The Amendment XXII of the U.S Constitutions confers limits on a person's qualification


for elections to the position of President of the United States to 2 terms and provides extra
qualifying conditions for presidential candidates who accede to the unfulfilled terms of
respective forebears (Ginsberg et al.). Anyone who's been voted into office of the President twice
is ineligible to run again, according to the constitutional amendment. A person who serves an
unfulfilled president's election of much more than 2 years is also barred from becoming voted
into office of the President more than once underneath the amendment in the constitution.

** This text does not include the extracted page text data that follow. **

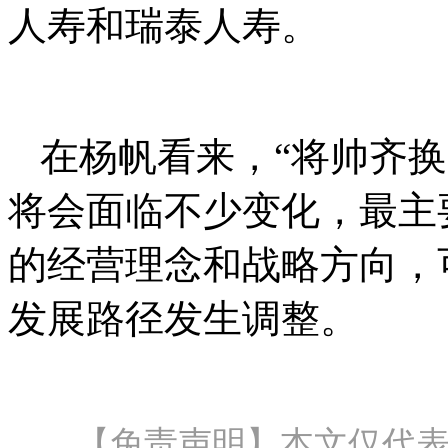
人寿和瑞泰人寿。
在杨帆看来，“将帅齐
将会面临不少变化，最主
的经营理念和战略方向，
发展路径发生调整。
【免责声明】本文仅代表作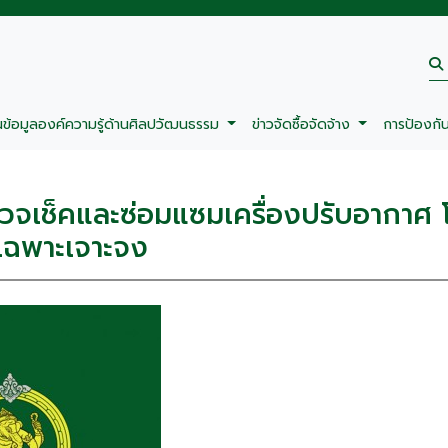
นข้อมูลองค์ความรู้ด้านศิลปวัฒนธรรม
ข่าวจัดซื้อจัดจ้าง
การป้องกั
รวจเช็คและซ่อมแซมเครื่องปรับอากาศ
ีเฉพาะเจาะจง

Scholarly views on the term limit on the election of the president

Researchers argue whether the amendment means application to all electoral process or


just presidential race. According to (Posner and Young), constitutional amendment battles have
sometimes aided organizational loyalty in young republics. Despite the fact that presidential
nominees who circumvent fixed terms through these legal routes are theoretically following the
law. (Omotola) claims that they are violating democratic institutions, striving forward into
individuality, and might be promulgating new types of neopatrimonialism by abusing public
funds for term extension initiatives.
Works Cited

Ginsberg, Benjamin, et al. “We the People.” Wwnorton.com, 2021,

wwnorton.com/books/9780393538793.

Monaghan, Henry Paul. “We the People(S), Original Understanding, and Constitutional

Amendment.” Columbia Law Review, vol. 96, 1996, p. 121,

heinonline.org/HOL/LandingPage?handle=hein.journals/clr96&div=15&id=&page=.

Omotola, J. Shola. “Third-Term Politics and the De-Institutionalisation of Power in Africa.”

Africa Review, vol. 3, no. 2, July 2011, pp. 123–39,

https://doi.org/10.1080/09744053.2011.10597308.

Posner, Daniel N., and Daniel J. Young. “The Institutionalization of Political Power in Africa.”